• Extracted information:
=== Begin Enclosure ===

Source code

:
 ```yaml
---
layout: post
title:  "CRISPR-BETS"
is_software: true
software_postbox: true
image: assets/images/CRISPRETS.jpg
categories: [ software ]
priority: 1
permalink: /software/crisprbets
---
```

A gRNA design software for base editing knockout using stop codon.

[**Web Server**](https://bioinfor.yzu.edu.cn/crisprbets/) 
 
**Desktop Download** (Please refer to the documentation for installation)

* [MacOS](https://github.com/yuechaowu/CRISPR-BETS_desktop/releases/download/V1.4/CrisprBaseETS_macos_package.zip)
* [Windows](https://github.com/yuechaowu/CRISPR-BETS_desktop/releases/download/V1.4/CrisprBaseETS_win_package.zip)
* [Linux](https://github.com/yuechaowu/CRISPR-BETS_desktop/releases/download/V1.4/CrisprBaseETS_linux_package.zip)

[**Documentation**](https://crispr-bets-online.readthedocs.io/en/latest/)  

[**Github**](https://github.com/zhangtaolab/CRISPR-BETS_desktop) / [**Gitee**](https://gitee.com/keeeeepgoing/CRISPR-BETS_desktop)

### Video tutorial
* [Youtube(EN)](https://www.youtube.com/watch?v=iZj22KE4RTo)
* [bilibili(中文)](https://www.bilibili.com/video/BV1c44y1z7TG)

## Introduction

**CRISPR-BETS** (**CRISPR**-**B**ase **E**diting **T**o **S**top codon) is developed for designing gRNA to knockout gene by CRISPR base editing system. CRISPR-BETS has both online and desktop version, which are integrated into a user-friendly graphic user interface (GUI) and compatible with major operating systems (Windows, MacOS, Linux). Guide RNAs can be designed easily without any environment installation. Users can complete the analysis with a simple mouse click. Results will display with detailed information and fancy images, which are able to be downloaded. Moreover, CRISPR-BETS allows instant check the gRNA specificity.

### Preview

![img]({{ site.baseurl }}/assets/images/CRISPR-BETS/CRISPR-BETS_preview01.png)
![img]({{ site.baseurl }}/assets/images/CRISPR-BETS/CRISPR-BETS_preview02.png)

=== End Enclosure ===

• The problem: Look through the entries. Copy out each line with "crisprbets" in it.

• Your solution:
permalink: /software/crisprbets
[**Web Server**](https://bioinfor.yzu.edu.cn/crisprbets/) 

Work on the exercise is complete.